Later — on the radar, no commitment

Predictive deliverability signals. The industry is moving toward predictive monitoring — surfacing a reputation problem from leading indicators before placement actually drops. It's a hard problem to do honestly rather than as a vanity score, which is exactly why it sits in Later: we'd rather not ship it than ship a number that misleads. The theme is genuine early warning, and the bar for shipping it is that it has to be more useful than the first-party provider tools, not just prettier.

Deeper BIMI and VMC support. BIMI validation exists as a tool; further out is making the whole path — from DMARC enforcement through VMC procurement to logo display — something we can shepherd end to end for customers who want the verified-logo outcome without becoming experts in the four gates it requires. The theme is owning the complexity so the customer doesn't have to.

Broader compliance-evidence tooling. As NIS2, DORA and national frameworks mature, the recurring customer need is evidence: the artefacts an auditor asks for, generated rather than assembled by hand. The radar item is tooling that turns the platform's existing logs and configurations into the specific evidence a given framework expects. The theme is reducing the compliance tax on the customer's side, which is increasingly the real cost of operating regulated email.

What's deliberately not on here

A roadmap is as defined by its omissions as its entries. There's no AI-feature line item for its own sake, no expansion outside the EU, and no move toward the per-message, usage-metered pricing the rest of the industry favours — because none of those serve the kind of customer this platform is built for, and adding them to look modern would be the feature-factory trap. The strongest thing a roadmap can communicate is a clear sense of what the product is choosing not to become, and for an EU-sovereign, flat-priced, operator-run platform, the discipline of staying that is itself a roadmap decision.

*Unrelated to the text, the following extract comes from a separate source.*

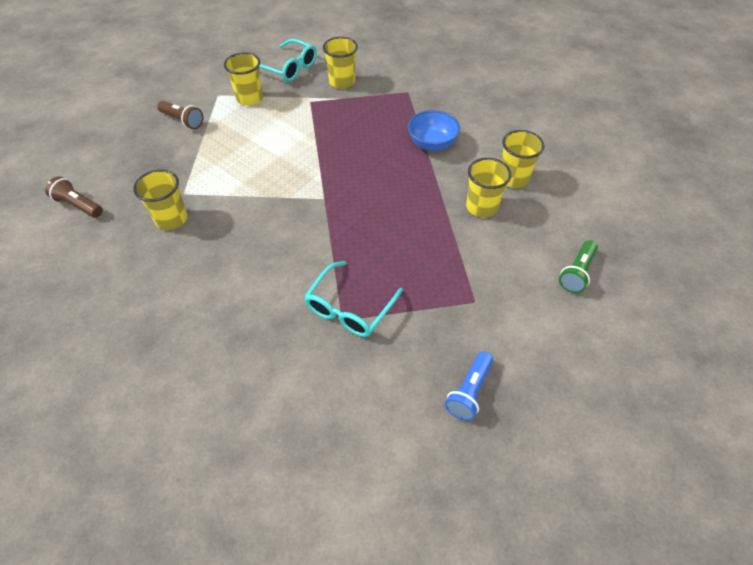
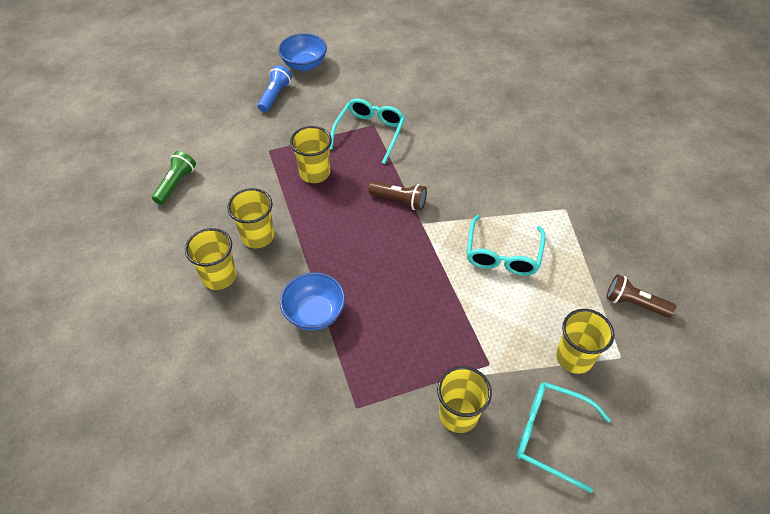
camera: 170 degrees right, 0 degrees up
(78, 205) = (655, 183): brown flashlight -> brown flashlight (399, 200)
(171, 219) = (558, 182): yellow cup -> yellow cup (315, 173)
(263, 164) = (503, 254): none -> turquoise glasses
(423, 452) = (304, 65): none -> blue bowl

How this page is maintained

A roadmap with stale statuses is worse than no roadmap, so this one is reviewed on a regular cadence and items move between sections as reality moves them — including backward, when something in Next turns out harder than it looked or a receiving-provider change reshuffles the priorities. When that happens, the honest move is to say so here rather than quietly delete the item, because watching how a provider handles a slipped priority tells you more about them than watching the priorities that went smoothly. If you want to know where a specific item actually stands today, the operator team will give you the unvarnished version.